**What the exercise asks:**
Copy from the first line below down to and including the line with "right ear: (260, 293)". Skip the pictures.

Per-instance keypoint data

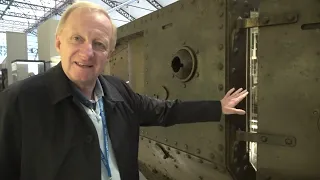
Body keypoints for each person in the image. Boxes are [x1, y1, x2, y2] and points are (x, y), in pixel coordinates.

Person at [0, 1, 248, 180]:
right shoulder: (20, 101)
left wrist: (218, 107)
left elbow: (164, 111)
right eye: (77, 39)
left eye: (99, 44)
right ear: (59, 42)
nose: (87, 52)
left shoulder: (117, 91)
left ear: (109, 53)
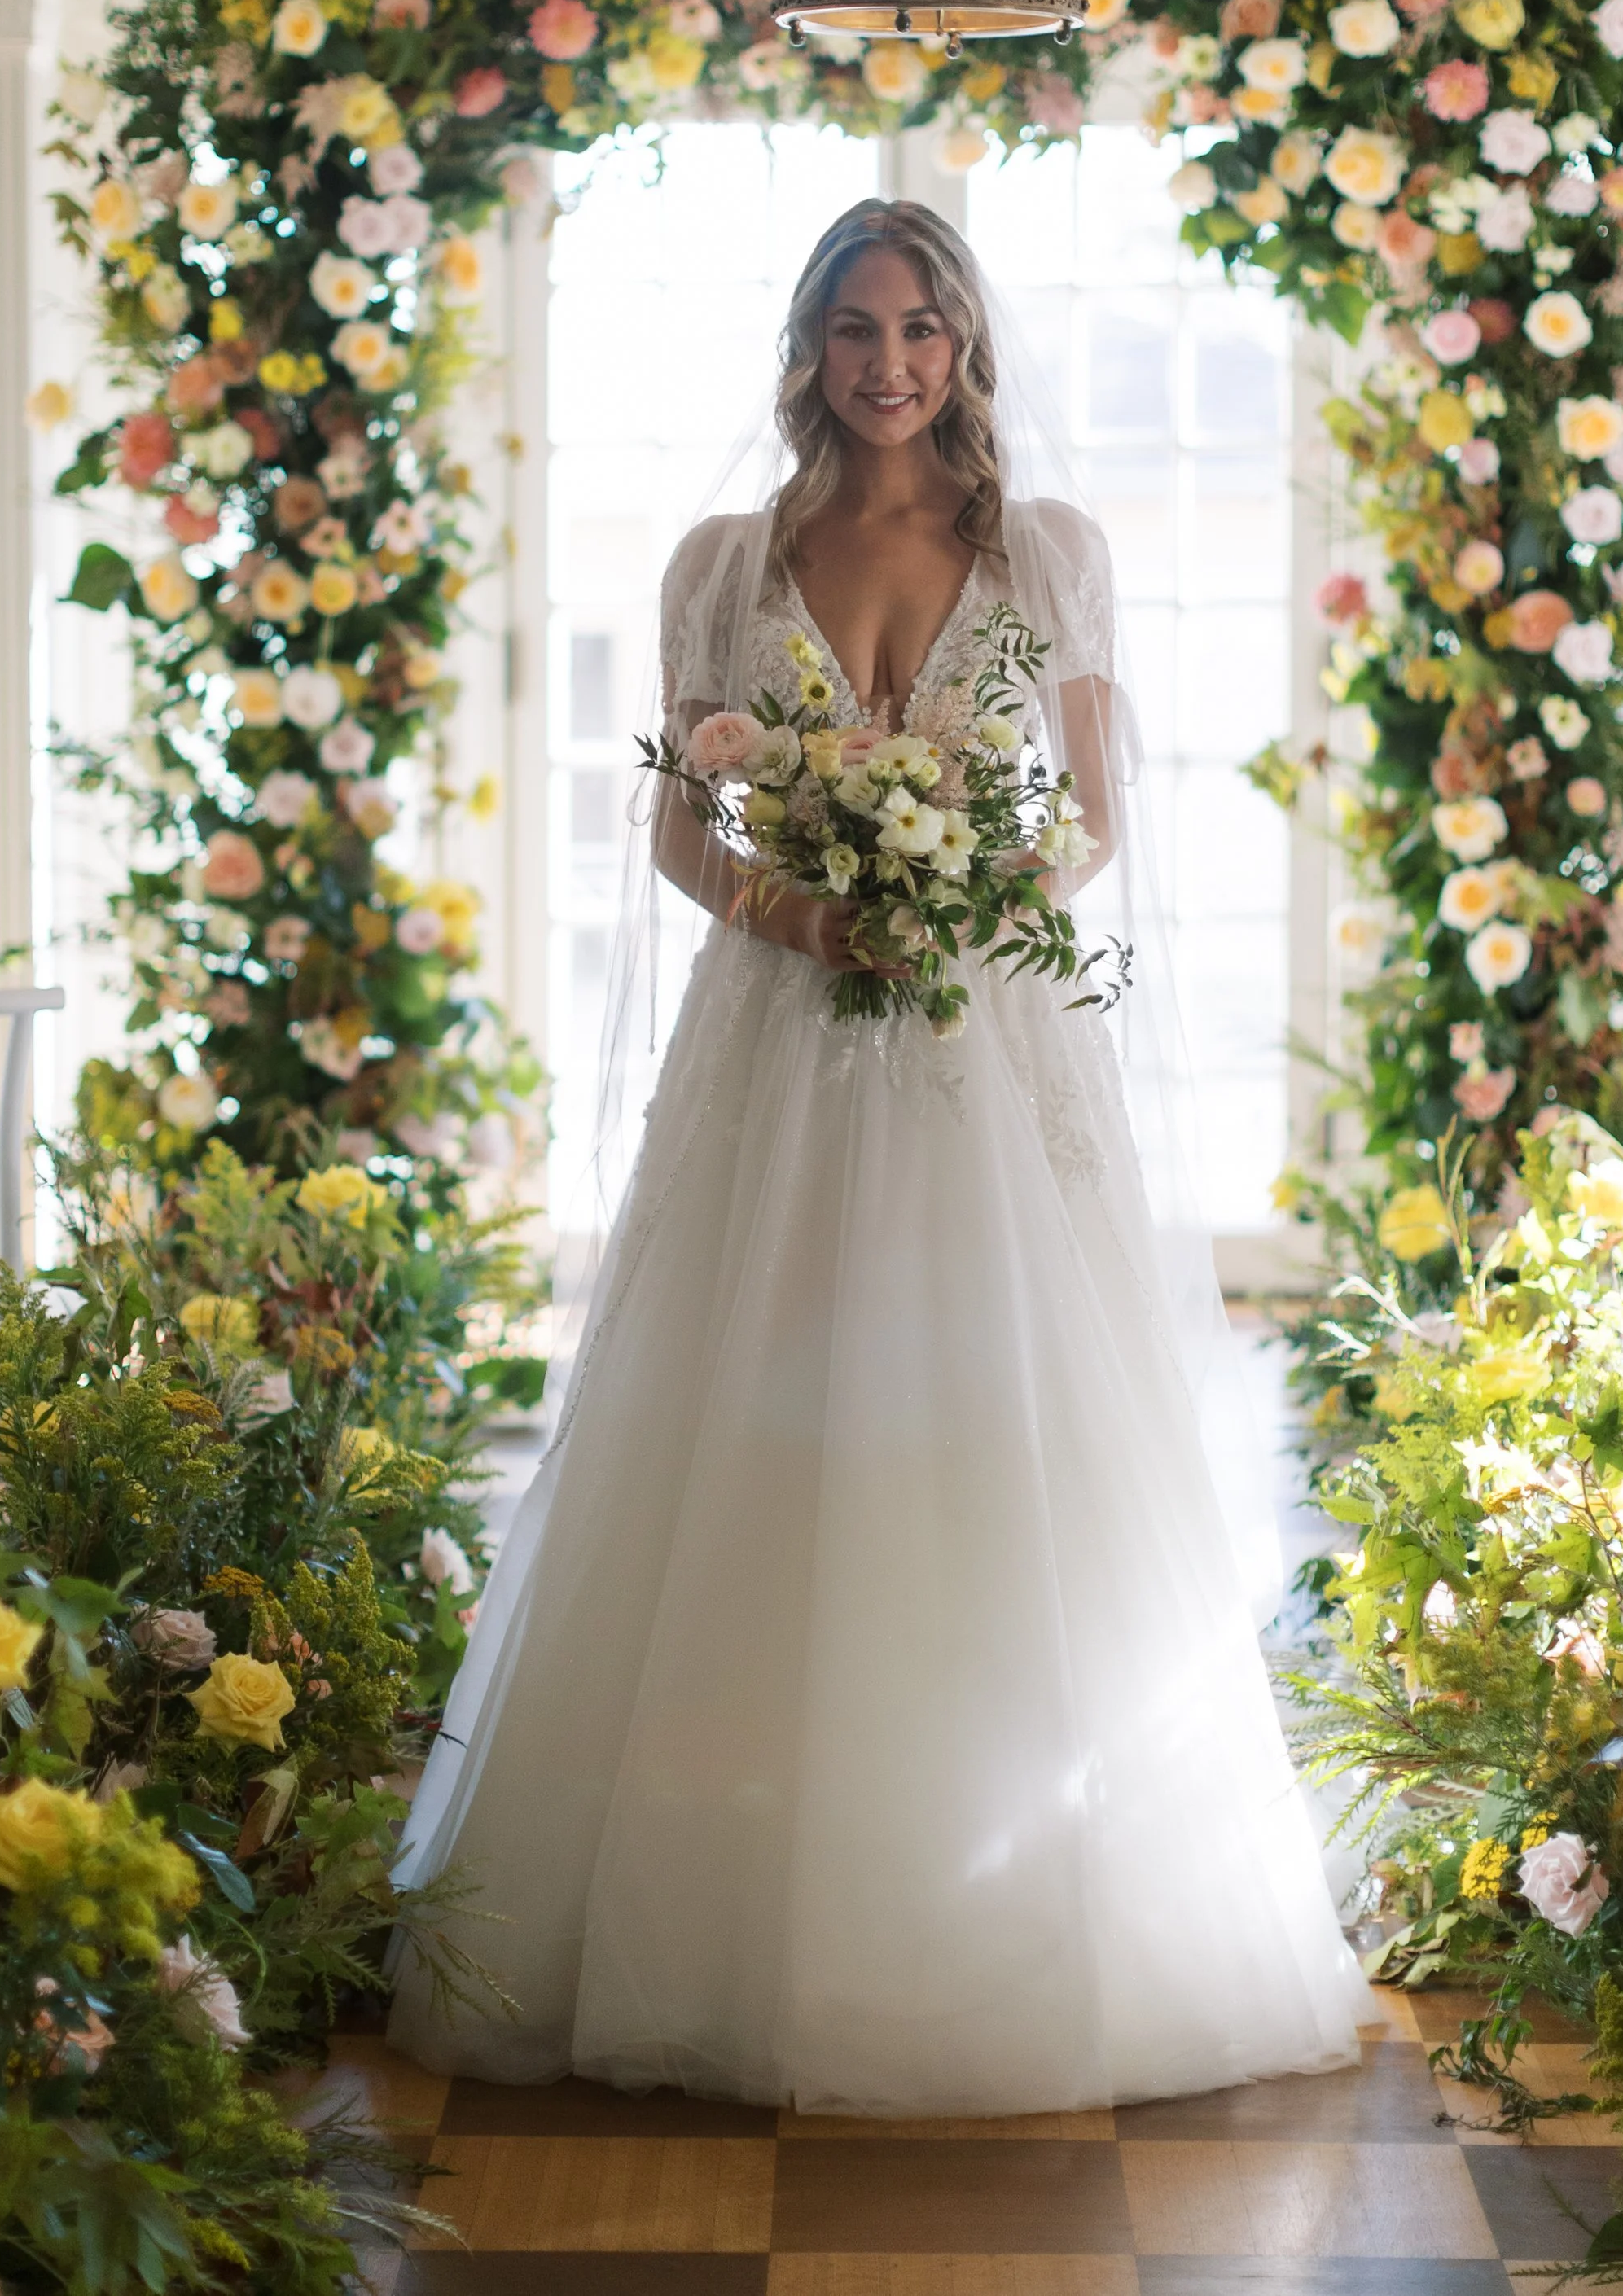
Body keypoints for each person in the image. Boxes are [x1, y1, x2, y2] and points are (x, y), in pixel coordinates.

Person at [387, 199, 1370, 2111]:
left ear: (968, 343)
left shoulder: (1047, 551)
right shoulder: (721, 561)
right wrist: (803, 914)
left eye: (921, 324)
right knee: (753, 1416)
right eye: (855, 326)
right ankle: (723, 1890)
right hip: (781, 1029)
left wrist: (973, 887)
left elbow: (1094, 814)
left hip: (988, 1037)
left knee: (1008, 1427)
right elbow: (674, 828)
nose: (890, 360)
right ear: (808, 346)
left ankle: (1006, 1877)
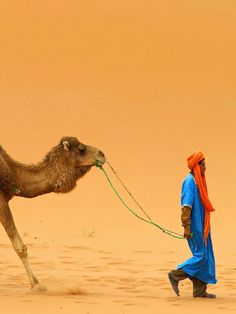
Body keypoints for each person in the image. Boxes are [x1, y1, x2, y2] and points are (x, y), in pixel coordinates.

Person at [168, 151, 217, 298]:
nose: (205, 168)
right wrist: (187, 227)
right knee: (201, 257)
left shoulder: (198, 182)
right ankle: (175, 275)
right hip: (194, 227)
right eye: (203, 164)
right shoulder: (190, 181)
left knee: (206, 256)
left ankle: (199, 291)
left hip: (203, 226)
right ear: (197, 165)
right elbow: (186, 206)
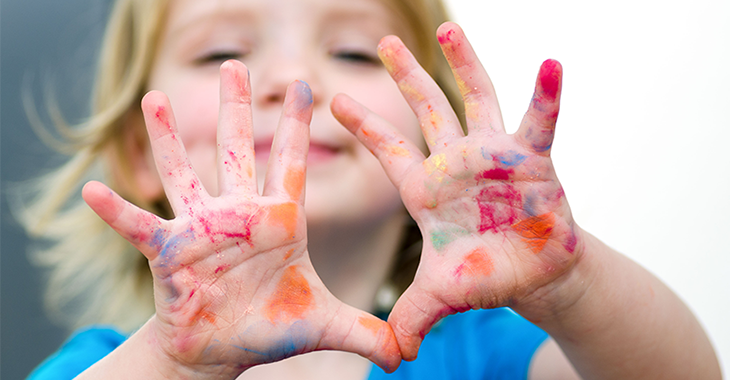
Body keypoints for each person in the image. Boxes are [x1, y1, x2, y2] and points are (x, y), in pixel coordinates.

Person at [20, 0, 721, 378]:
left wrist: (569, 281)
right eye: (219, 53)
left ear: (431, 136)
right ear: (140, 152)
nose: (294, 77)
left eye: (353, 52)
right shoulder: (107, 366)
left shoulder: (485, 358)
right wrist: (171, 368)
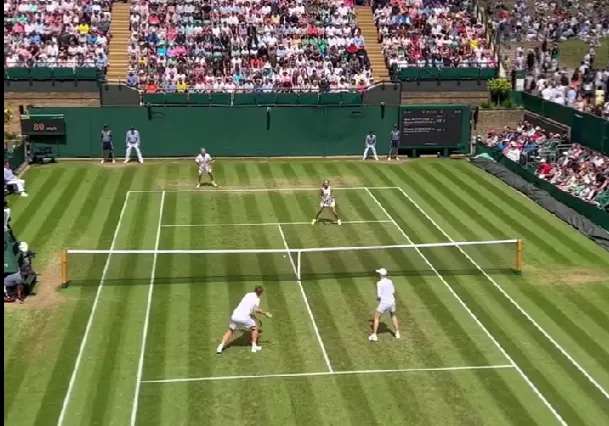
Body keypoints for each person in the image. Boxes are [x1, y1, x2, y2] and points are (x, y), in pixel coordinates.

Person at [217, 285, 272, 354]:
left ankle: (220, 346)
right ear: (260, 293)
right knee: (255, 327)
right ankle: (254, 347)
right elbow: (255, 310)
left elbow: (248, 306)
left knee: (230, 330)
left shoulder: (248, 294)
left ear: (254, 290)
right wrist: (264, 313)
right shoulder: (257, 299)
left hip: (235, 315)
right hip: (243, 318)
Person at [369, 268, 400, 342]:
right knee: (393, 315)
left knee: (376, 318)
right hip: (392, 301)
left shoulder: (379, 283)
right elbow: (393, 291)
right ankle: (397, 332)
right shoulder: (390, 281)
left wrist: (378, 299)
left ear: (380, 275)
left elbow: (379, 296)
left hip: (384, 303)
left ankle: (374, 335)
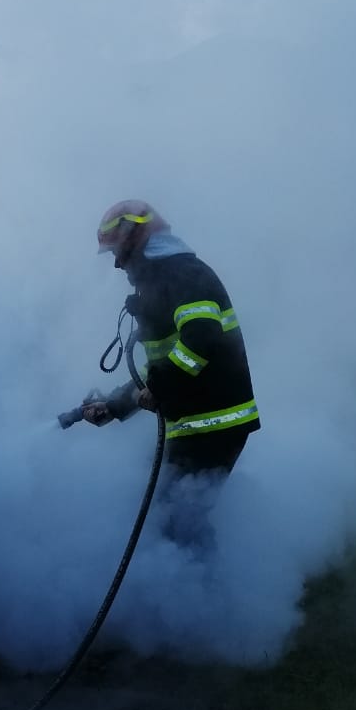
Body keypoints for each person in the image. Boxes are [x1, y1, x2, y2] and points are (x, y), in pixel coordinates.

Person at [83, 202, 259, 545]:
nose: (117, 264)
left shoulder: (182, 274)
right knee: (174, 518)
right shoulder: (159, 283)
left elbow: (202, 338)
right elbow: (159, 369)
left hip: (215, 423)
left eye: (117, 252)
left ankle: (204, 581)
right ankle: (190, 577)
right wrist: (115, 406)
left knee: (180, 522)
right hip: (196, 423)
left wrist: (160, 387)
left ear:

**Exercise result:**
Body keypoints for each person in the image. Boxes are [x1, y1, x2, y2] and points are (x, y), in pixel coordinates.

Person at [0, 1, 248, 180]:
right shoulder: (20, 101)
left wrist: (218, 107)
left elbow: (164, 111)
right eye: (77, 39)
left eye: (99, 44)
right ear: (59, 42)
nose: (87, 52)
left shoulder: (117, 91)
left ear: (109, 53)
Body keypoints for each person in the image. Boxes are [x1, y1, x2, y2] and points are (x, y), in pixel coordinates.

Person at [387, 199, 1370, 2111]:
left ear: (968, 343)
left shoulder: (1047, 551)
right shoulder: (721, 561)
right wrist: (803, 914)
left eye: (921, 324)
right knee: (753, 1416)
right eye: (855, 326)
right ankle: (723, 1890)
right hip: (781, 1029)
left wrist: (973, 887)
left elbow: (1094, 814)
left hip: (988, 1037)
left knee: (1008, 1427)
right elbow: (674, 828)
nose: (890, 360)
right ear: (808, 346)
left ankle: (1006, 1877)
Body keypoints for each person in the image. Boxes are [x1, y1, x2, y2] and points are (x, y), in pixel coordinates.

Person at [168, 151, 217, 298]:
nose: (205, 168)
right wrist: (187, 227)
right knee: (201, 257)
left shoulder: (198, 182)
right ankle: (175, 275)
right hip: (194, 227)
right eye: (203, 164)
right shoulder: (190, 181)
left knee: (206, 256)
left ankle: (199, 291)
left hip: (203, 226)
right ear: (197, 165)
right elbow: (186, 206)
Body keypoints for each person in the image. Boxes are [x1, y1, x2, y2] and points are (x, y), in pixel coordinates.

Person at [20, 0, 721, 378]:
left wrist: (569, 281)
right eye: (219, 53)
left ear: (431, 136)
right ear: (140, 152)
nose: (294, 77)
left eye: (353, 52)
right shoulder: (107, 366)
left shoulder: (485, 358)
right wrist: (171, 368)
Body keypoints for each person in the image. Boxes are [x1, y1, x2, y2] and points are (x, y), in pixel coordinates.

Person at [217, 285, 272, 354]:
left ankle: (220, 346)
right ear: (260, 293)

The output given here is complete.